Stored data entries
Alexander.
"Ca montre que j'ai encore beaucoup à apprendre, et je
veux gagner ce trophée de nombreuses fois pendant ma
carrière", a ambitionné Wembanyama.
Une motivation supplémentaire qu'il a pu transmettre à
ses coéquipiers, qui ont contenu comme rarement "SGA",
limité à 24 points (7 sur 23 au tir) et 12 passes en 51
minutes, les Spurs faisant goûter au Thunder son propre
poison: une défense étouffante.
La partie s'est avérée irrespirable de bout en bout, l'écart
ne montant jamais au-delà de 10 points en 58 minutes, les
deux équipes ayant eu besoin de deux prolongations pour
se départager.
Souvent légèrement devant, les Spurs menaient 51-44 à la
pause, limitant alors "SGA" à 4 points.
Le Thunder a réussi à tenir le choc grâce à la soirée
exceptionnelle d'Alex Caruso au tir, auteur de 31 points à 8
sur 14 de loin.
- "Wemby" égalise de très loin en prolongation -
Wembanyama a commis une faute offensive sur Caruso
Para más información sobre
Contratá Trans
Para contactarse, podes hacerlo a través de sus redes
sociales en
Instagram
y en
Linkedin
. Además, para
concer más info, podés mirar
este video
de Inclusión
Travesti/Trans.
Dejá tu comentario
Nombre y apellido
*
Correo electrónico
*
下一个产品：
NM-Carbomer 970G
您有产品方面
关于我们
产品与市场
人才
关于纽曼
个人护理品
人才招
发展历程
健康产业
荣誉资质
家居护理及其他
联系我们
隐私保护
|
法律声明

== TASK DIRECTIONS ==
Across these entries, count each line where the string "Wembanyama" shows up. Give only the count.

== SOLUTION TO THE PROBLEM ==
2